▶ Отрывок
Поэтому я уверен, и в этом смысле я уже говорю и как член партии, наша партия положительно считает, что объединение необходимо на этот момент, не навсегда. Это, разумеется, не индийский национальный конгресс, который никогда не распадется. Это объединение для достижения демократического государства. Мы все в этом заинтересованы. У нас разные политические взгляды, но мы все заинтересованы и уверены в том, что без демократии, без свободы, без гражданских свобод будущее России невозможно.

Поэтому если Илья Яшин будет искать какие-то другие путь — ну пусть их ищет, но я уверен, что он их не найдет. Потому что во всем мире уже многие десятилетия, если не века, мы знаем, что в таких ситуациях необходимо коалиционное действие.

И у нас есть вопрос от Виктории из Санкт-Петербурга. Добрый вечер! Вы в эфире, говорите, пожалуйста.

— Добрый вечер. Спасибо за передачу. У меня два вопроса, с вашего позволения. Первый вопрос такой: как вы считаете, Алексей Навальный ведет себя как коуч, то есть, если в переводе, это кучер, который знает направление? А Ксения Собчак — это как Иван Сусанин, который поведет, не зная куда? И в тоже время такой вопрос второй: а не рано ли начал с прошлого года свою кампанию, и сейчас идет ее угасание, а у Собчак, которая вроде как будто контролируется из Кремля, в какой-то момент может как такая реакция выйти из-под контроля и начать свою игру?

▶ Вопросы по материалу
1. Ради чего, по словам выступающего в отрывке об объединении оппозиции, необходимо это объединение?
2. Продолжите отрывок об объединении оппозиции, начиная сразу после второго вопроса слушательницы.

(Координаты ограничивающих рамок)

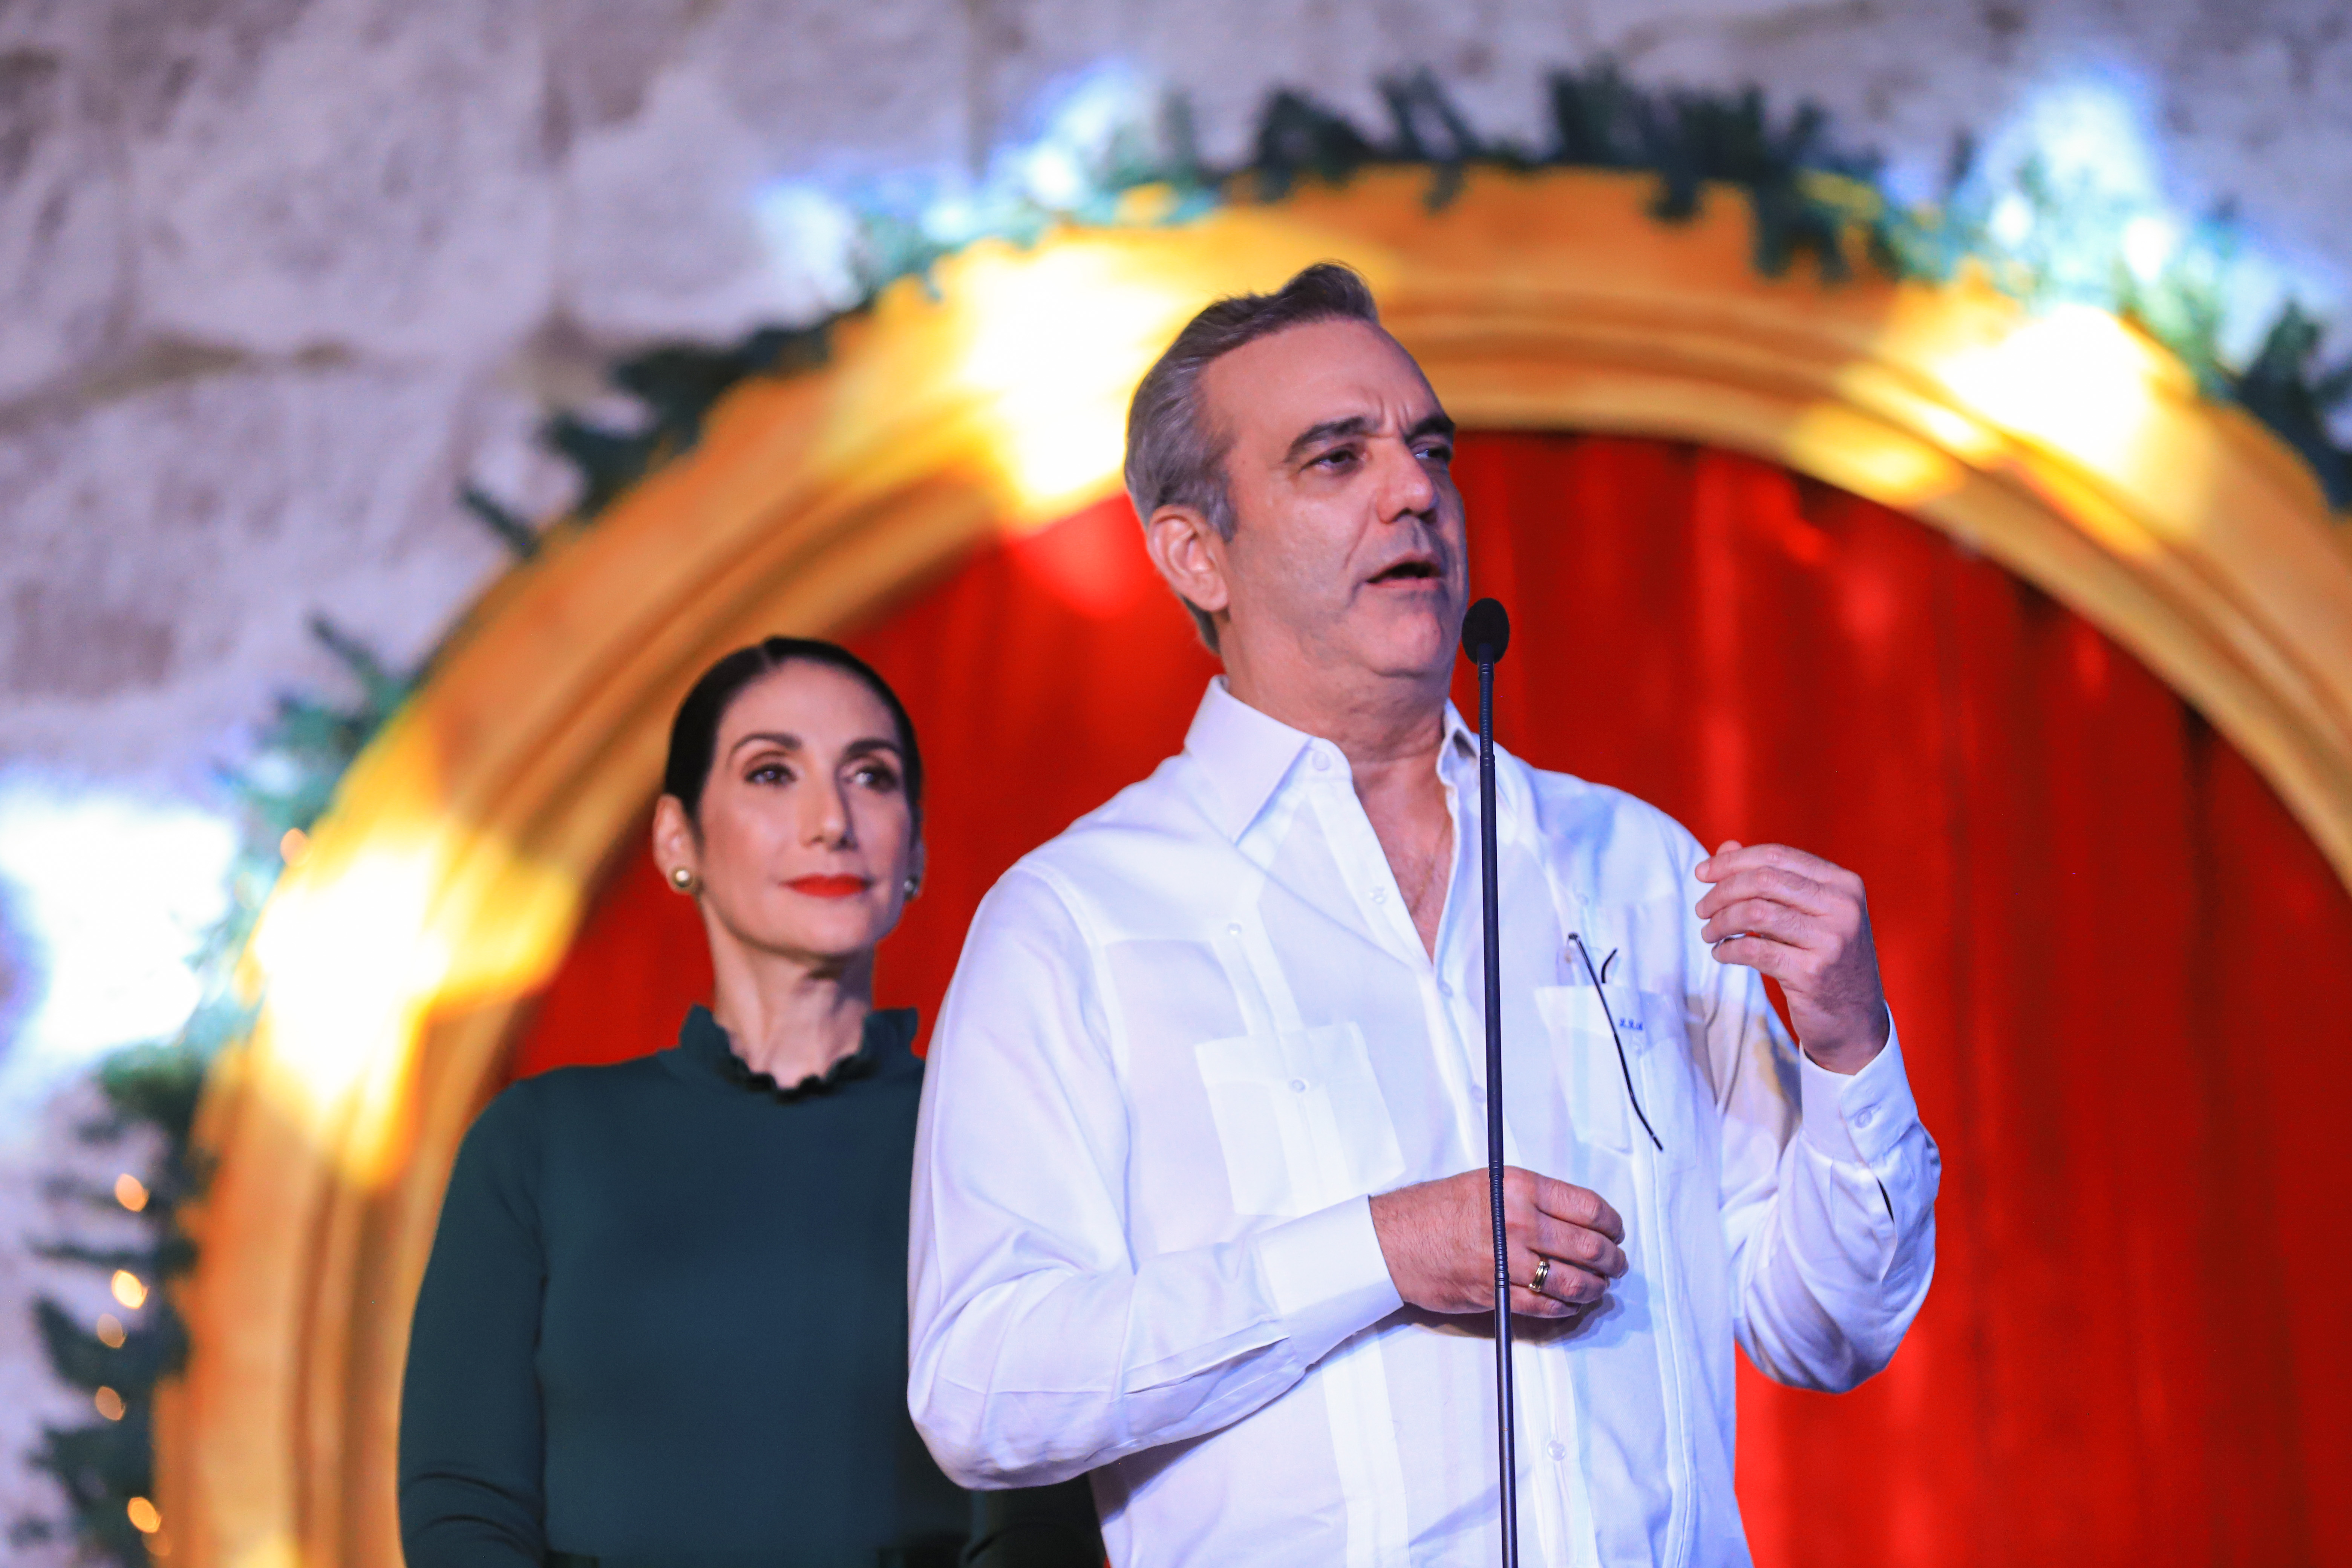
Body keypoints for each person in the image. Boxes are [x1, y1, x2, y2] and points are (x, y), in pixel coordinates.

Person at [906, 266, 1940, 1566]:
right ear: (1194, 552)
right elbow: (982, 1390)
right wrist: (1378, 1252)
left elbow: (1825, 1328)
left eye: (1430, 449)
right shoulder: (1079, 922)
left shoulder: (1634, 864)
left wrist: (1849, 1048)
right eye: (1337, 458)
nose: (1415, 492)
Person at [400, 637, 1101, 1568]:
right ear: (676, 838)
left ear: (916, 846)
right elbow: (464, 1504)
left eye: (871, 777)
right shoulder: (541, 1144)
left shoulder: (998, 1141)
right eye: (773, 772)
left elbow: (1037, 1510)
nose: (831, 821)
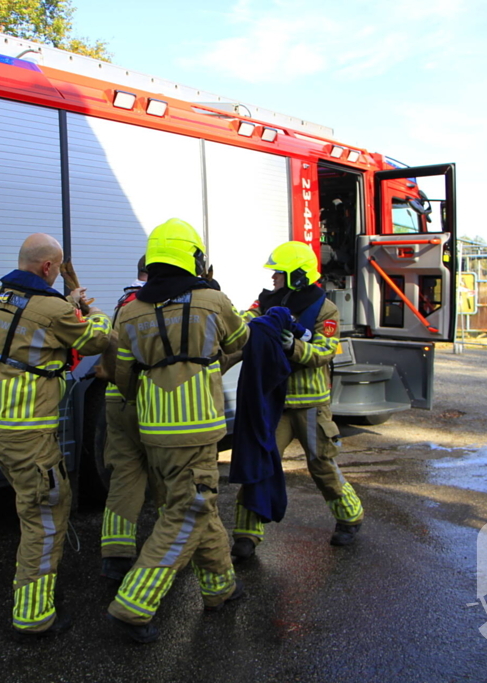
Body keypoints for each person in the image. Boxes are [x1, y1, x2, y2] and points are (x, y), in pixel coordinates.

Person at [106, 218, 249, 644]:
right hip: (198, 427)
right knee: (188, 509)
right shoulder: (213, 300)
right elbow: (241, 336)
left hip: (152, 428)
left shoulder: (129, 312)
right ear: (193, 258)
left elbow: (123, 376)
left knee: (195, 501)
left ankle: (220, 587)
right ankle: (134, 604)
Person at [0, 233, 111, 639]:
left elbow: (27, 332)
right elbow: (98, 339)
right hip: (29, 432)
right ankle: (34, 616)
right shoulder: (54, 309)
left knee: (30, 504)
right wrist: (89, 309)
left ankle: (35, 596)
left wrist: (65, 308)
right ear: (49, 268)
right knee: (46, 517)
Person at [230, 240, 364, 562]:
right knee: (259, 465)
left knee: (321, 465)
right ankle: (246, 536)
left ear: (297, 276)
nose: (273, 278)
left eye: (279, 273)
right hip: (274, 405)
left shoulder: (325, 309)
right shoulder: (264, 303)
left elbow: (323, 352)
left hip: (310, 406)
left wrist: (293, 348)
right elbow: (242, 323)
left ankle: (350, 516)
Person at [97, 256, 159, 581]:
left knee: (124, 476)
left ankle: (116, 557)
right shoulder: (155, 302)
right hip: (144, 401)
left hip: (114, 401)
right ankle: (168, 555)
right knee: (165, 478)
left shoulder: (125, 300)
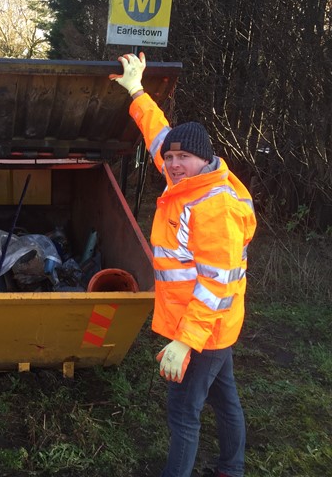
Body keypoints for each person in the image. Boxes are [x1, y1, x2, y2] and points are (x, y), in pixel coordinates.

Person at [110, 53, 257, 477]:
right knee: (225, 397)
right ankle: (232, 467)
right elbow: (160, 137)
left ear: (203, 159)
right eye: (170, 159)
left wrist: (185, 342)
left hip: (204, 327)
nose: (172, 164)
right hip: (216, 325)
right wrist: (136, 91)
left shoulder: (214, 206)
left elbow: (216, 284)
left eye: (181, 159)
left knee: (183, 415)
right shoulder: (190, 180)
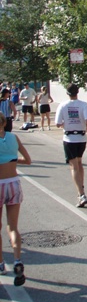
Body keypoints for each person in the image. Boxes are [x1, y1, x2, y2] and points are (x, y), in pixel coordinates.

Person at [0, 111, 32, 286]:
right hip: (13, 183)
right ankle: (17, 259)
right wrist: (12, 160)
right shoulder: (13, 138)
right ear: (4, 123)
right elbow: (28, 160)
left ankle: (1, 264)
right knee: (13, 227)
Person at [55, 83, 87, 208]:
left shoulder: (63, 105)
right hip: (81, 138)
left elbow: (57, 123)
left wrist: (66, 123)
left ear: (67, 93)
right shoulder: (84, 105)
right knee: (79, 162)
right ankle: (81, 188)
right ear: (78, 92)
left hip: (69, 138)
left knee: (73, 166)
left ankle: (81, 194)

▶ Ответы по порядку
1. Для достижения демократического государства.

2.
Спасибо большое. Значит, первый вопрос был такой, метафорический вопрос: правильно ли, что Навальный — как бы как кучер, который знает, куда ведет, а Собчак — как Иван Сусанин, который ведет туда, не знаю, куда?

Не знаю, не думаю, не думаю. Я немножко знаю Ксению Анатольевну и как мою студентку по МГИМО, встречал ее на разных там форумах, том же Валдайском форуме, пока меня туда звали, она создает впечатление умной женщины. Я не исключаю, что она имеет, конечно, свои цели. И эти цели, безусловно, такого же либерально-демократического толка. Да, она играет сложную игру с Кремлем. Но без этого сейчас в политике практически шансов нет участвовать открыто.

Поэтому она знает, чего она хочет. Понимаете, она знает, что она хочет не власти, даже не славы. Как у молодого человека у нее могут быть амбиции. Это нормально. Но самое главное — она действительно понимает, что мы в тупике. Мы в политическом тупике, в моральном тупике. Она очень четко и ясно высказывается и о Крыме, и о сталинском прошлом, и о Мавзолее с Лениным в нем, и о режиме Путина, между прочим. Так что я думаю, что она тоже на козлах.

Вторая часть вопроса была о том, не выйдет ли она из-под контроля? То есть если она сейчас, очевидно, находится под каким-то кремлевским контролем, то вот не выйдет ли она из-под этого контроля?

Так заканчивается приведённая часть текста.